PyMC3 also allows us to easily explore other prior beliefs. For example, we could specify a prior centered around the observed ratios. **BAKING OBSERVATIONS INTO THE PRIOR IS A MODELLING MISTAKE, DON'T DO THIS.** I just used it as a debugging exercise to make sure that in such a case the posteriors are what I expect them to be, they remain centered on the observed ratios (yes). The evilness also comes out in the function signature, passing the observed values to the prior shouldn't happen.

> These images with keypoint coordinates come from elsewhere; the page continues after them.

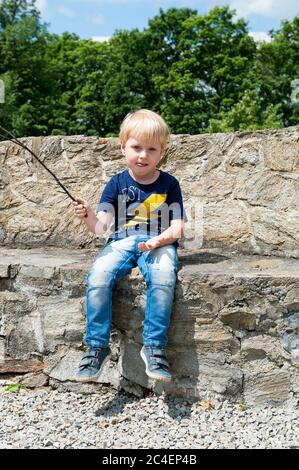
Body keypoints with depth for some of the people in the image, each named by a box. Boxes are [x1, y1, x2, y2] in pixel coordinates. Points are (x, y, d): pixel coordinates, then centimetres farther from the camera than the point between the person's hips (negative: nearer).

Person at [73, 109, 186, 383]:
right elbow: (102, 226, 0)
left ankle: (155, 346, -22)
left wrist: (159, 240, -20)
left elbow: (177, 228, 2)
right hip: (122, 242, 1)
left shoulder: (169, 184, 7)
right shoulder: (117, 183, 8)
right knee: (98, 276, -28)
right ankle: (97, 346, -14)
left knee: (163, 277, -35)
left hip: (159, 244, -1)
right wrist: (88, 215, -23)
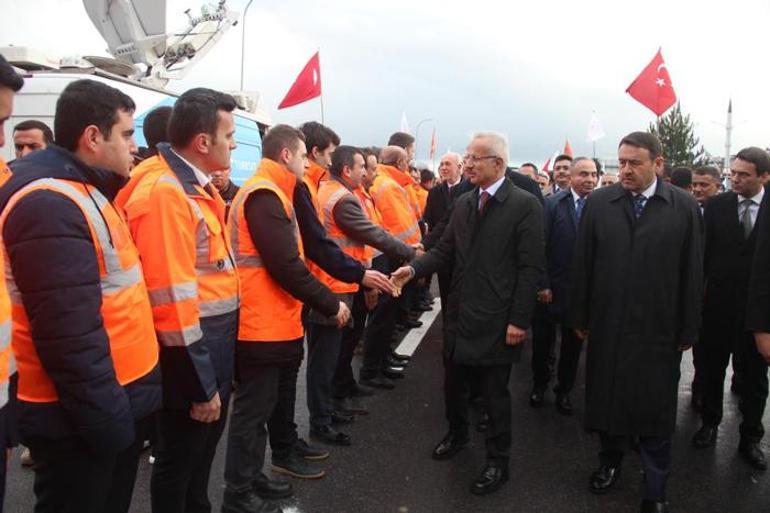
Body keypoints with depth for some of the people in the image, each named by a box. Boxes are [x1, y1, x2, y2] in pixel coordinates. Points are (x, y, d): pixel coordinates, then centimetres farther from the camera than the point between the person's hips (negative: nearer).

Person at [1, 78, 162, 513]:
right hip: (83, 417, -10)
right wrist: (106, 419, -21)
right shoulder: (50, 203, -22)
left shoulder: (84, 192, 11)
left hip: (117, 399, 10)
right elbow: (69, 332, -26)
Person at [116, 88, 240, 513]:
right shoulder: (164, 192, -22)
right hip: (191, 354, -9)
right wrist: (200, 385, -19)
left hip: (214, 344, 9)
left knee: (202, 451, 25)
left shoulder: (194, 186, 8)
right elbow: (171, 297, -25)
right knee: (178, 461, 11)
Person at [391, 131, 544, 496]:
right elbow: (445, 250, 9)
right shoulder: (463, 203, 9)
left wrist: (519, 320, -15)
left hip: (496, 319, -6)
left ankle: (497, 462, 26)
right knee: (454, 382, 19)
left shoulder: (525, 205, -11)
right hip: (459, 312, 6)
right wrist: (414, 268, -9)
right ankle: (457, 434, 44)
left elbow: (530, 268, -13)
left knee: (494, 393, 7)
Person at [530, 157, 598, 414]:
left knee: (573, 343, 14)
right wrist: (543, 285, -12)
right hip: (550, 288, -1)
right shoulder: (552, 204, -7)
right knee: (542, 340, 12)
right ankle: (539, 384, 35)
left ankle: (564, 389, 33)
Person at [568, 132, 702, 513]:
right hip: (607, 325, 2)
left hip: (659, 330, -1)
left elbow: (692, 273, -2)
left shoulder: (685, 207, -4)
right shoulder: (598, 203, -1)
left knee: (656, 411, 7)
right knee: (607, 399, 15)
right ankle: (610, 460, 39)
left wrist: (688, 330, -2)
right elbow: (582, 263, 1)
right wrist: (579, 317, 2)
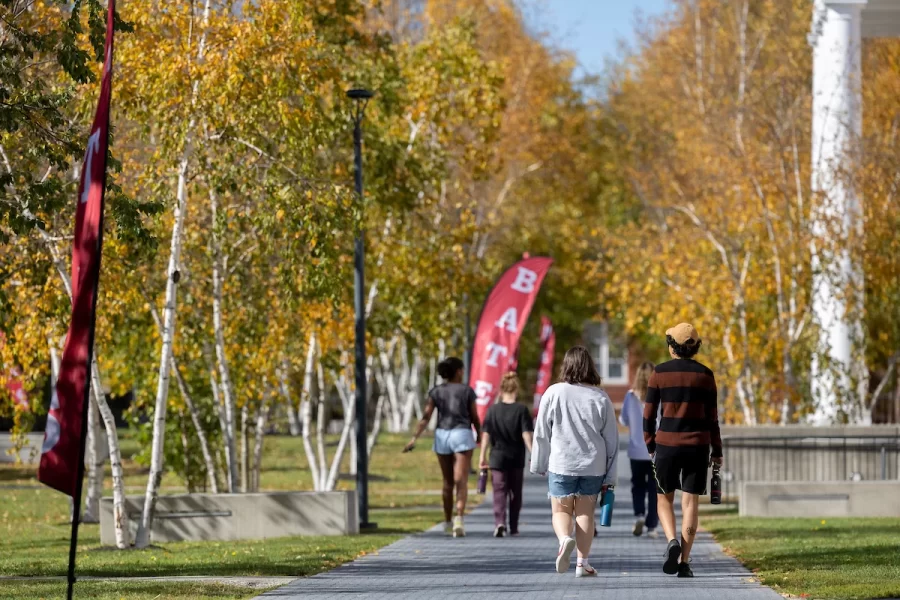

But in any case, it shows how easy it is to change the priors with PyMC3:

```
def beta_prior(vals, k):
rs = [pm.Beta('raw%s' % i, vals[i], sum(vals)-vals[i]) for i in range(k)]
s = sum(rs)
return [pm.Deterministic('p%s' % i, rs[i]/s) for i in range(k)]
pm, trace = run_model(beta_prior, data)
```

Going back to the original problem, we can make our code shorter by using PyMC3's built-in Dirichlet distribution. The Dirichlet distribution can be parameterized so that it's the uniform distribution in n-dimenions:

```
def dirichlet_uniform_prior(k):
return pm.Dirichlet('ps', a=1*np.ones(k))
pm, trace = run_model(dirichlet_uniform_prior, data)
hypothesis = [ps[2] == max(ps) for ps in trace['ps']]
sum(hypothesis) / len(hypothesis)
```

Running this reveals something interesting. The probability of the hypothesis that UberEats is the most popular comes out to ~77%, which is about 5% more than before. What's going on here? It turns out that prior we baked in before, although it didn't favor any courier over the others, did have some bias built-in. We sampled each individual `raw`

RV uniformly between 0 and 1, and then divided by the `sum`

. Each `raw`

's mean is 0.5, `sum`

's mean is 2, so the `ps`

component's mean is 0.25. So by constructing the prior like this, we biased it towards `(0.25, 0.25, 0.25, 0.25)`

, ie. we said this is a more likely prior than eg. `(0.7, 0.1, 0.1, 0.1)`

. This can be seen by using MCMC to just sample:

```
with pm.Model() as model:
k = 4
rs = [pm.Uniform('raw%s' % i, 0, 1) for i in range(k)]
s = pm.Deterministic('sum', sum(rs))
[pm.Deterministic('p%s' % i, rs[i]/s) for i in range(k)]
trace = pm.sample(draws=10*1000, progressbar=True)
pm.traceplot(trace)
```

Looking at the `sum`

:

Versus the Dirichlet distribution (see this blog post for more):

```
with pm.Model() as model:
k = 4
pm.Dirichlet('ps', a=1*np.ones(k))
trace = pm.sample(draws=10*1000, progressbar=True)
pm.traceplot(trace)
```

I would say the original post is buggy, because I intended to make no prior assumption (=use the "uninformative prior"), so the Dirichlet distribution (at 𝛼=1) is the right prior.